Speaking of Lost In Translation… I walked by a huge billboard with Cameron Diaz in an ad for a local mobile phone operator. Wonder how much they paid her? Don’t think we’ll be seeing her doing Verizon ads back in the home country anytime soon..

Overstimulated

Friday, September 21st, 2007

After 2 days at the Tokyo Game Show, I’ve decided that I’m not 13 anymore, and there’s a limit to how long I can play/stare at video games before my brain begins to turn to jelly. Or maybe it did turn to jelly when I was 13 and I just didn’t notice.

In Japan even the fighting games are cute

Even the fighting games are cute

Spending this much time with Japanese video games also makes me wonder.. how much do the differences in Japanese and western games reflect underlying cultural differences?

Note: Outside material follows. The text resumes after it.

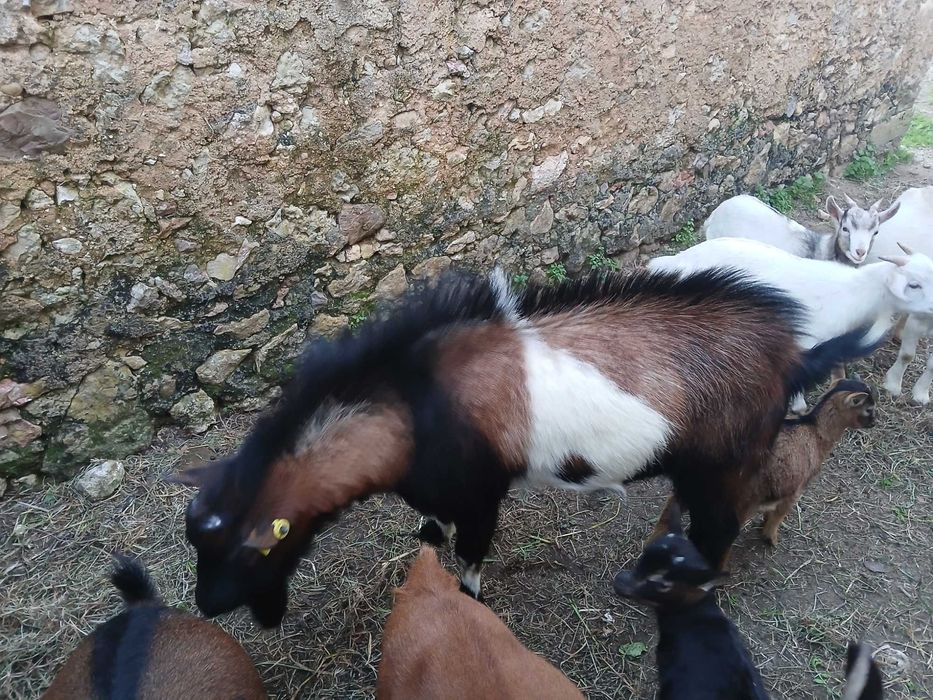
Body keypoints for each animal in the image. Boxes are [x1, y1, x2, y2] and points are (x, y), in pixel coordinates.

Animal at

Western games are all about photorealism, and most involve competition and/or combat. Japanese games are cute, cartoony, fantasy worlds.. not necessarily innocent or child-like, they often have dark and even twisted themes, but they’re always taking you on a trip away from the real world rather than trying to make the game feel “realistic”. Video games are usually about fantasy and control, but why do Americans want to pretend they’re soldiers or athletes, while Japanese gamers want to leave this world entirely and hang out in trippy technicolor dreamlands? Do they have more imagination than Americans, or are they just more bored and need stronger stimuli?